─── Data supplied ───

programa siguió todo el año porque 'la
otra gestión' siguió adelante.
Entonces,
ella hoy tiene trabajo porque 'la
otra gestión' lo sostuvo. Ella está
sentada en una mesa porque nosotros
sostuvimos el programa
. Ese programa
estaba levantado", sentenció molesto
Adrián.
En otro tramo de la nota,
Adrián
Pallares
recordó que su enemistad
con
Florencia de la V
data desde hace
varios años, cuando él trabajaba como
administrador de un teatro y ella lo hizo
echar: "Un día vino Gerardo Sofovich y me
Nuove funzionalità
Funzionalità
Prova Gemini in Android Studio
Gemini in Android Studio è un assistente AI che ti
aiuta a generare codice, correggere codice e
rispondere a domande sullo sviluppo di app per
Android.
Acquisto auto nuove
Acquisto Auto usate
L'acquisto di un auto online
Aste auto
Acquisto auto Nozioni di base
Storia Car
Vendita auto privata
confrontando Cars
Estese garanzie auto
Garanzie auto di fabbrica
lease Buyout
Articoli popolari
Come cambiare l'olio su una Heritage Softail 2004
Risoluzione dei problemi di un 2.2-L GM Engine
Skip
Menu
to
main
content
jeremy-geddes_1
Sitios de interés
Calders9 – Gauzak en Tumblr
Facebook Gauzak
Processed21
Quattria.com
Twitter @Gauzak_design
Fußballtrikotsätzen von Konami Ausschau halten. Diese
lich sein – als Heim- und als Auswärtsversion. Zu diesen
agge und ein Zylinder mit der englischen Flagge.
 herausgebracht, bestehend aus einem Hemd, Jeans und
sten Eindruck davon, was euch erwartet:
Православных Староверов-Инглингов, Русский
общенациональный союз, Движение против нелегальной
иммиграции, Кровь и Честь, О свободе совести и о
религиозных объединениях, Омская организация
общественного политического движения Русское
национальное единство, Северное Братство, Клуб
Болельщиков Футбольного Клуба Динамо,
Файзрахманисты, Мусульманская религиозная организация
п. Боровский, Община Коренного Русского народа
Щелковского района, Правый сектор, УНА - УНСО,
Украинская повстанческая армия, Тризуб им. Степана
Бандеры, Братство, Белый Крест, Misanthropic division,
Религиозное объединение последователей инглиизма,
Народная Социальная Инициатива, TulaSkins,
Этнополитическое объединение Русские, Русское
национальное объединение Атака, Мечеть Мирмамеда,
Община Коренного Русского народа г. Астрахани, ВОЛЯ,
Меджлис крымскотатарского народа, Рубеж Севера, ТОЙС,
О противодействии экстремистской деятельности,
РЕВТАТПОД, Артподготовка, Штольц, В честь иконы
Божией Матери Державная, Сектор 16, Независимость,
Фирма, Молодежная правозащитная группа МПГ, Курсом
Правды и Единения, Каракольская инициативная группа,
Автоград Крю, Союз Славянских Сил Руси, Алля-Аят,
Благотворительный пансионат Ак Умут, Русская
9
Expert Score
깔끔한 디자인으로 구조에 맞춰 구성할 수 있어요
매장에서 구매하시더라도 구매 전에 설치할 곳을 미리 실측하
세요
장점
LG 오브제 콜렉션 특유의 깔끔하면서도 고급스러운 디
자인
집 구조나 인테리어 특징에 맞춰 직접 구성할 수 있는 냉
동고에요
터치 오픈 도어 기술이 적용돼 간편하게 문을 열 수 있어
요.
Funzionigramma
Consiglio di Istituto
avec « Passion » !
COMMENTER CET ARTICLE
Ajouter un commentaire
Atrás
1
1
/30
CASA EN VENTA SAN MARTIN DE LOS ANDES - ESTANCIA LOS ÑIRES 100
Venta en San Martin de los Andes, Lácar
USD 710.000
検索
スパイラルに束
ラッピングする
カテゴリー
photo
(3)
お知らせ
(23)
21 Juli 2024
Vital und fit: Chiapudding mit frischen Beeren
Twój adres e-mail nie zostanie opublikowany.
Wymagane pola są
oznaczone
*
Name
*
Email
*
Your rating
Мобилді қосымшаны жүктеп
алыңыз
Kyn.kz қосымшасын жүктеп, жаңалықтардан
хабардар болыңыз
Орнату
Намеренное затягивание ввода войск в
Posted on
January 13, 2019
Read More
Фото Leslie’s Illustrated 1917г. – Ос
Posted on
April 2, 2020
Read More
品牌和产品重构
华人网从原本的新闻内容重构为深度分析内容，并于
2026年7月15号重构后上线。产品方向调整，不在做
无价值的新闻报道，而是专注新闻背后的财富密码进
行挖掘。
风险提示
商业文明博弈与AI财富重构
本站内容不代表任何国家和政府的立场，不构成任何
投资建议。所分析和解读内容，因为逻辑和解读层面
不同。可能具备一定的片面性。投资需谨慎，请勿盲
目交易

───

■ Activity: Give back every line of the listing where the word "организация" shows up.

■ Answer box:
религиозных объединениях, Омская организация
Файзрахманисты, Мусульманская религиозная организация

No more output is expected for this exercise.